Other contractual commitments for the years ending March 31, 2013 through 2017 and thereafter are approximately $4.0 million, $2.7 million, $2.6 million, $1.4 million, $1.0 million, and $0.6 million, respectively, relating to service and data license agreements. The Company also has contractual commitments of $3.5 million, $3.5 million, $3.5 million, $3.5 million, and $1.2 million, for the years ending March 31, 2013 through 2017, respectively, to be paid to a related party for acquired programming, as discussed in Note 11.
The Company had 100,000 mandatorily redeemable Preferred Units and 100,000 B-1 Common Units outstanding at March 31, 2012.
The Preferred Units are mandatorily redeemable and carry a dividend rate of 10% compounded annually. These units are redeemable in May 2019 at the stated value plus the dividend return and any additional capital contributions less previous distributions. The Preferred Units were
initially recorded based on their estimated fair value, as determined using an option pricing model methodology, as a liability in the accompanying consolidated balance sheets.
The Preferred Units and the 10% dividend are being accreted, through charges to interest expense, up to their redemption amounts, over the 10-year period to the redemption date. During the years ended March 31, 2012 and 2011, the Company paid $0 and $20 million of accrued dividends to the Preferred Unit holders.

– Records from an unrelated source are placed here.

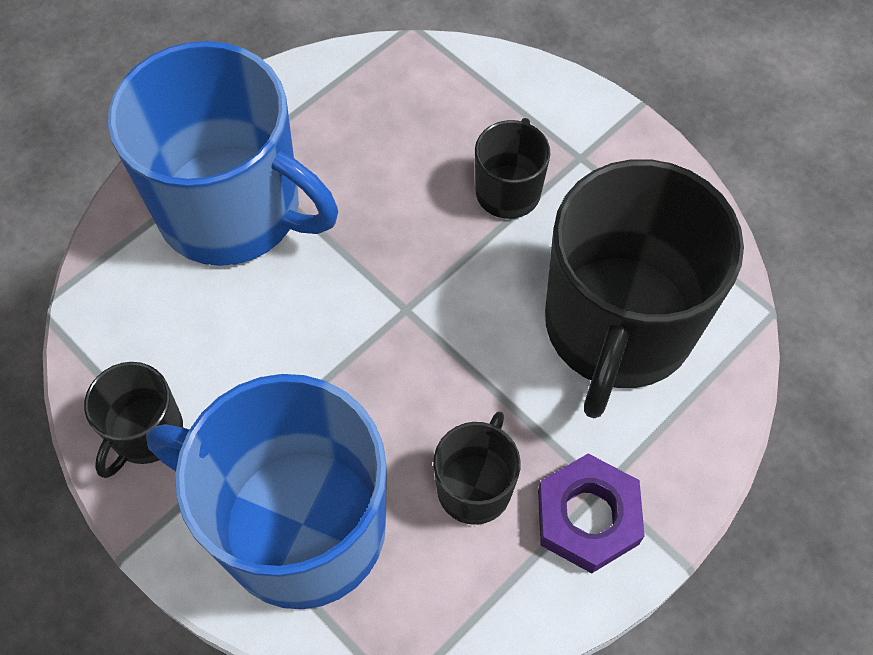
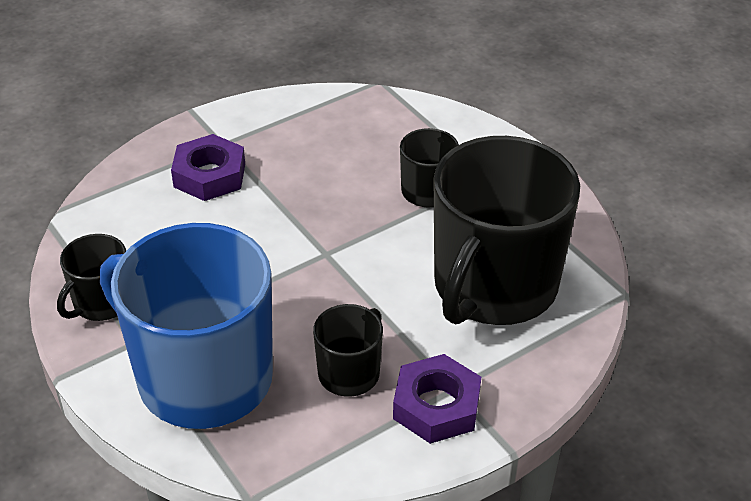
camera: 10 degrees right, 20 degrees down
blue mug [108,41,338,266] -> purple nut [171,134,245,201]

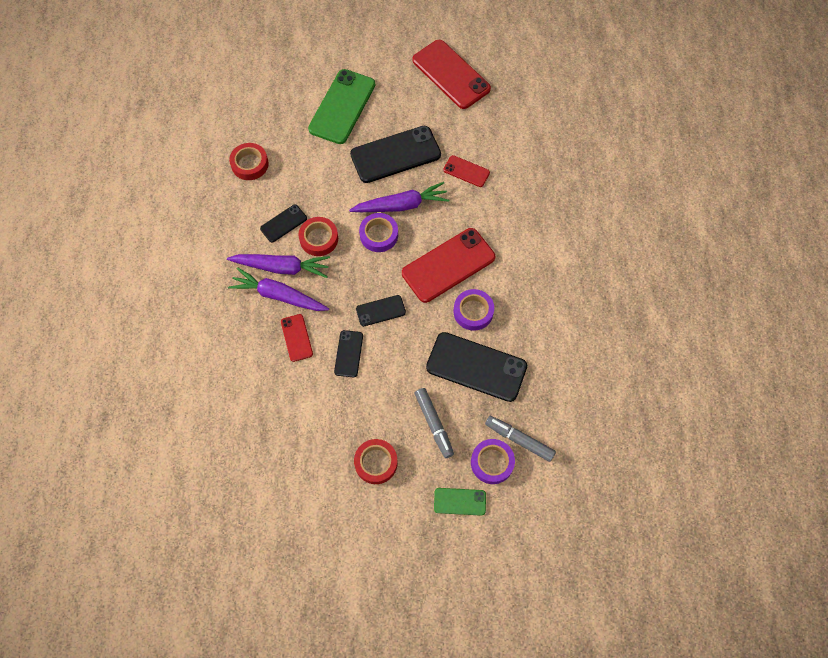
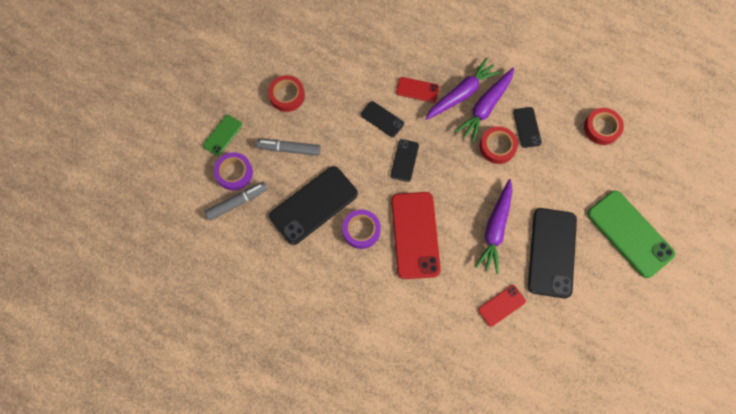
camera: 120 degrees right, 5 degrees up
purple tape [359,213,398,252] -> none
red phone [412,40,491,109] -> none

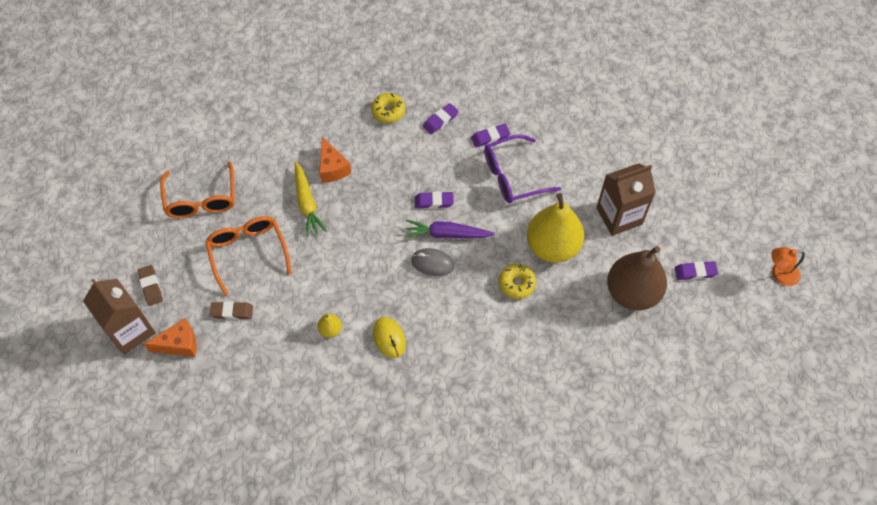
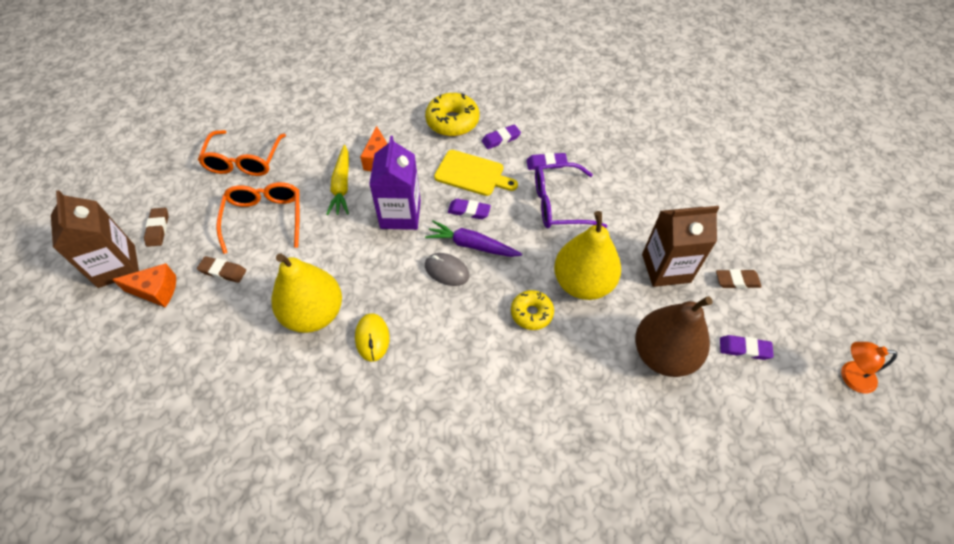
camera: 15 degrees right, 5 degrees down
yellow pear [318,314,342,338] -> yellow pear [272,253,342,333], size x2.44
yellow donut [371,93,405,123] -> yellow donut [425,93,479,136], size x1.57
none -> purple carton [369,136,421,230]
none -> yellow cutting board [434,150,518,196]
none -> brown eraser [716,269,762,289]

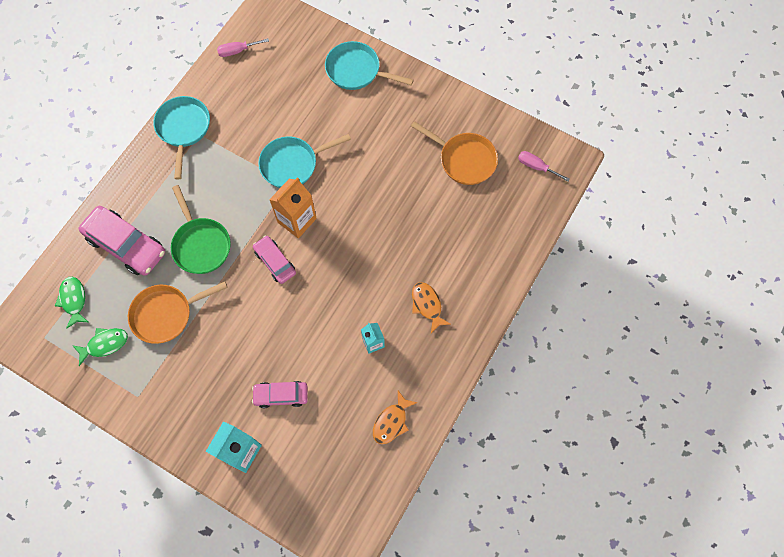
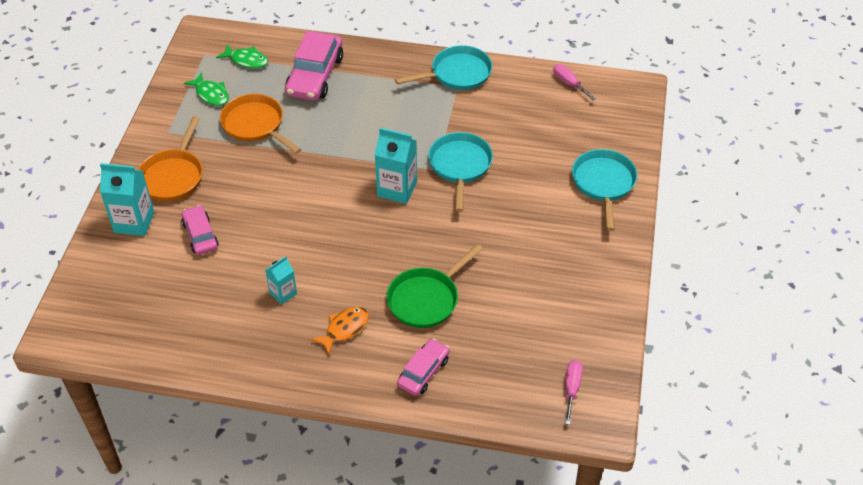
camera: 70 degrees right, 20 degrees down
green fish [55,277,88,329] -> green fish turned 60 degrees clockwise [216,44,268,69]
green pan [171,185,231,274] -> green pan moved to [386,244,483,328]
pink car [253,236,296,284] -> pink car moved to [397,338,450,396]
turquoise pan [258,134,351,188] -> turquoise pan turned 45 degrees clockwise [428,132,493,212]
orange carton [269,177,317,238] -> turquoise carton [375,128,417,204]
orange fish [373,390,418,444] -> none
orange pan [411,121,498,185] -> orange pan moved to [138,116,203,201]

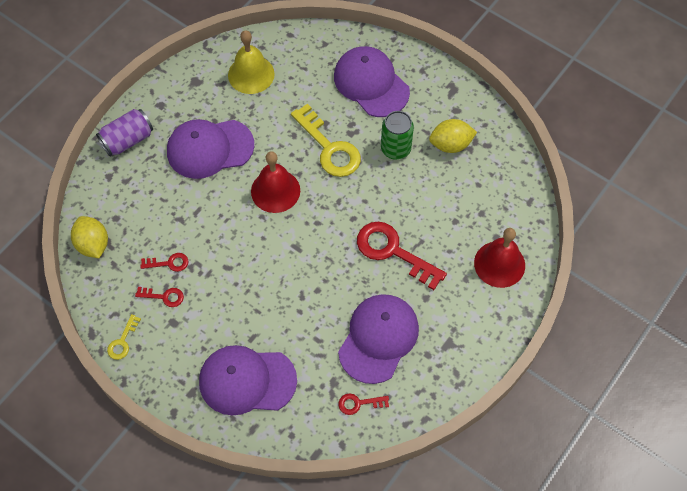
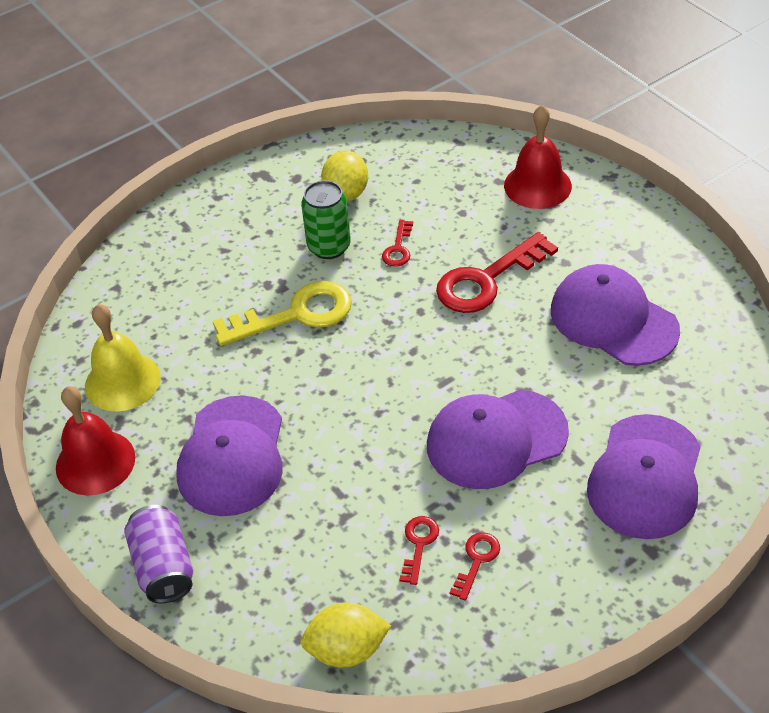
camera: 70 degrees left, 15 degrees down
yellow key [107,314,141,360] -> none
red bell [251,151,300,213] -> red bell moved to [56,386,135,495]
purple cap [334,46,410,117] -> purple cap moved to [427,390,569,489]
red key [338,393,389,415] -> red key moved to [382,220,413,267]

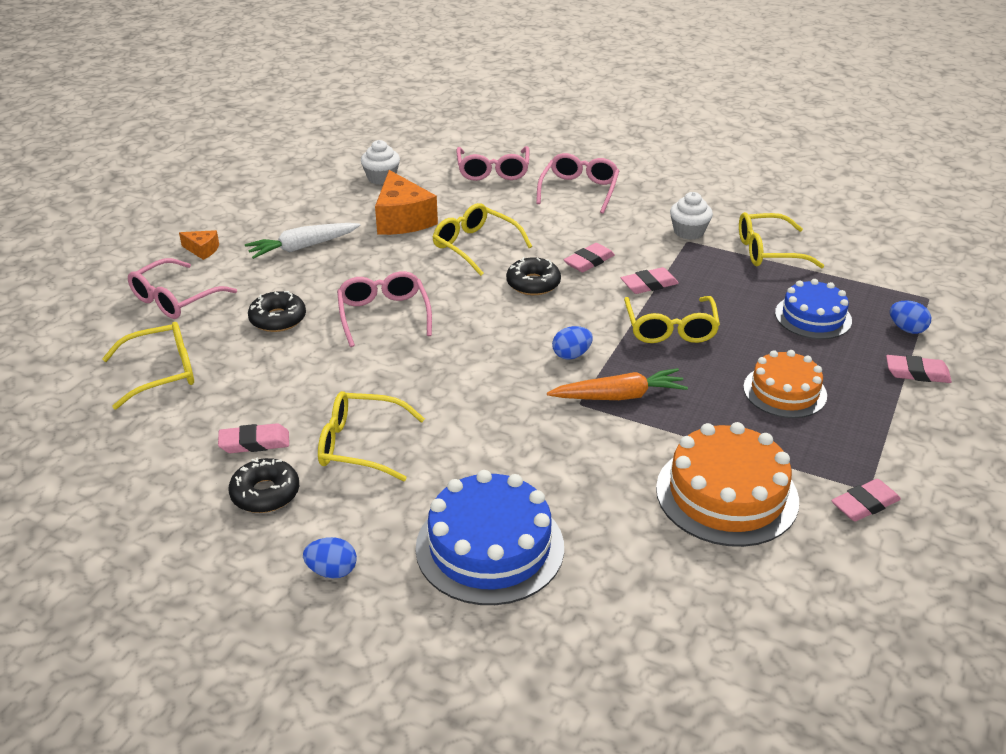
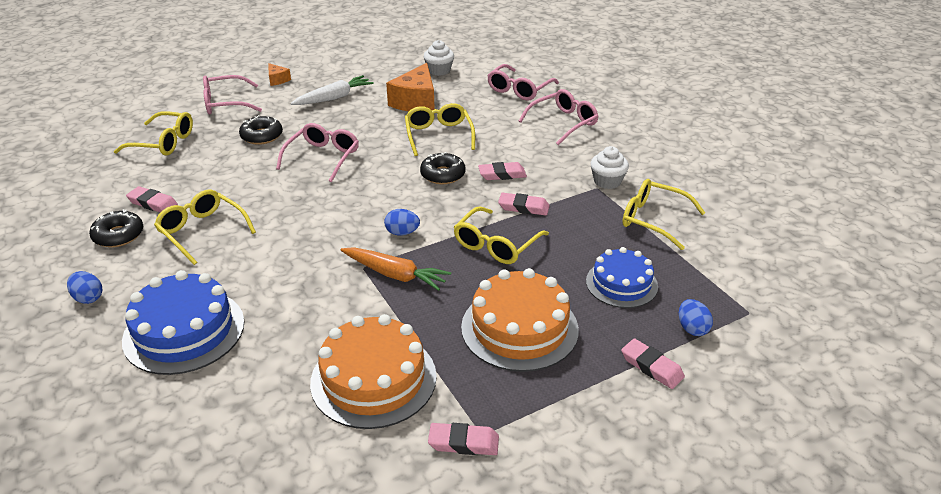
camera: 35 degrees right, 0 degrees up
white carrot [245,223,361,259] -> white carrot turned 135 degrees clockwise [290,75,374,105]
orange cake [743,350,827,418] -> orange cake [461,268,579,372], size x1.54

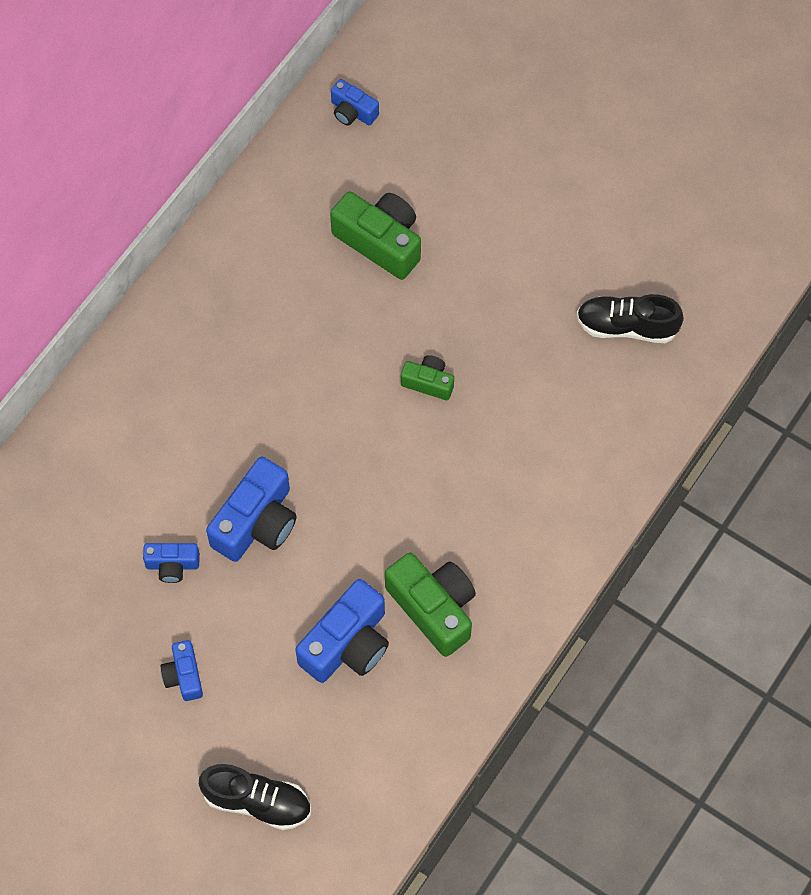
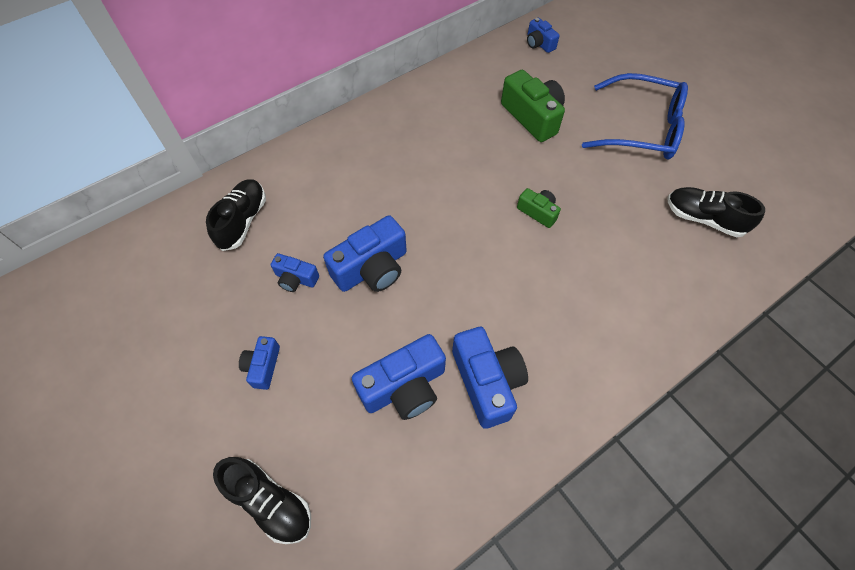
camera: 20 degrees right, 5 degrees down
green camera [385,553,476,657] -> blue camera [452,327,528,429]
none -> black shoe [206,179,266,251]
none -> blue glasses [582,73,688,160]

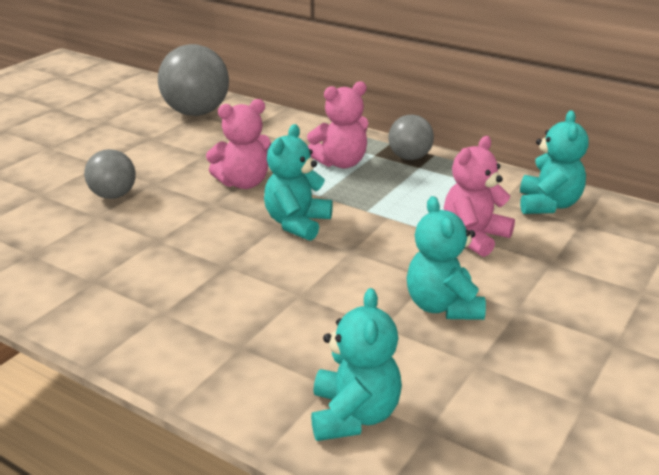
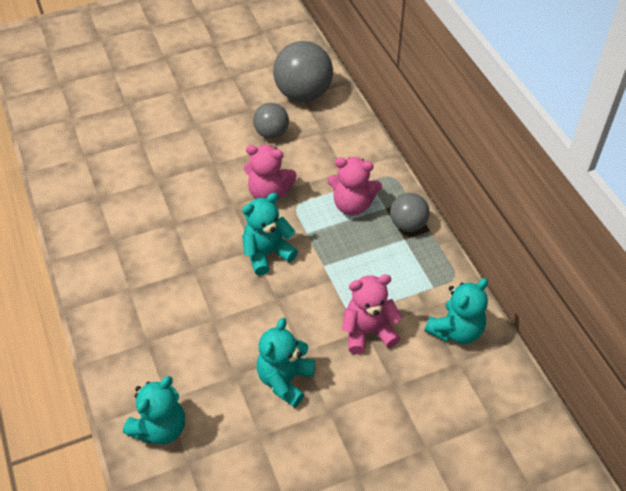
camera: 35 degrees right, 20 degrees up
grey ball [84,149,136,199] -> grey ball moved to [253,103,289,139]

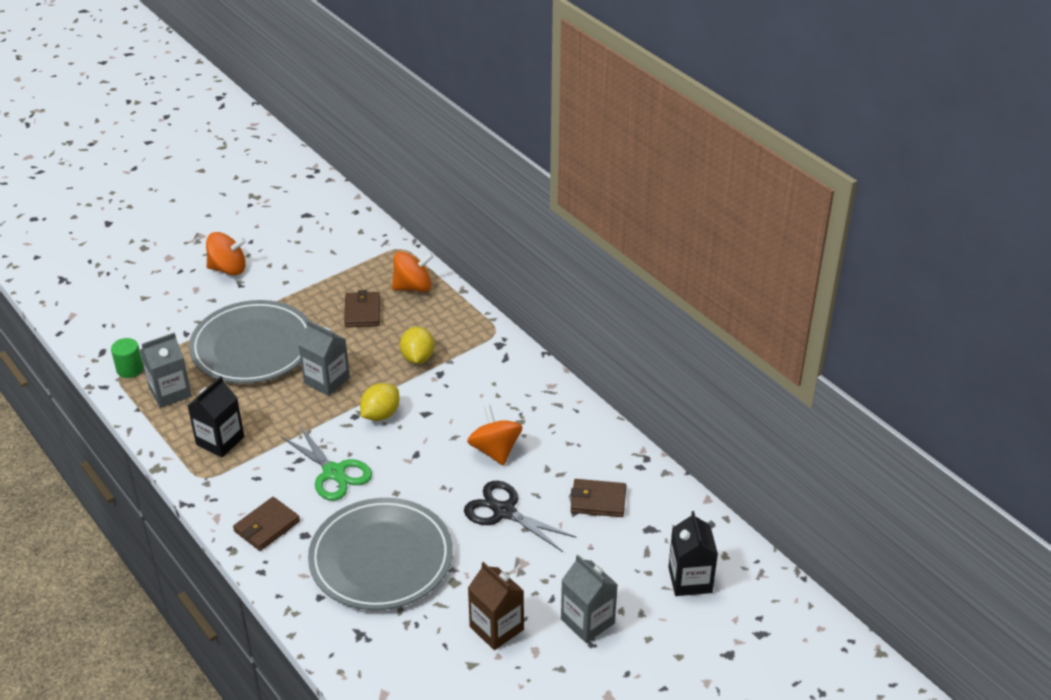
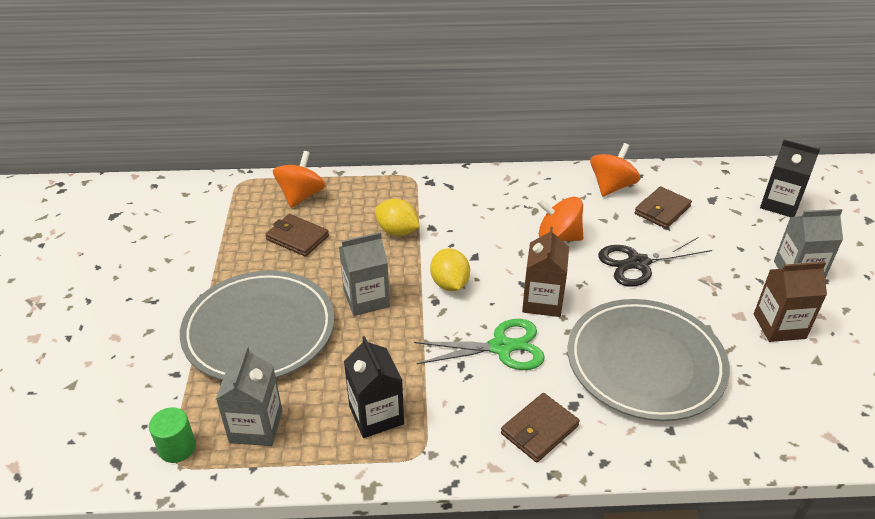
camera: 55 degrees left, 0 degrees up
orange spinning top [206,232,246,275] -> orange spinning top moved to [590,143,640,197]
brown wallet [233,497,300,551] -> brown wallet turned 60 degrees clockwise [501,393,580,462]
none -> brown carton [522,227,569,317]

The Preferred Units and Series B-1 Common Units are nonvoting units; however, only the Preferred Unit holders can elect the board of managers. Assuming no additional distributions, dividends, or additional capital contributions, the redemption amount would be $618.6 million at May 2019. The redemption value as of March 31, 2012, based on the stated value and the dividend earned through that date, would be $312.5 million. The fair value as of March 31, 2012 was $284.4 million.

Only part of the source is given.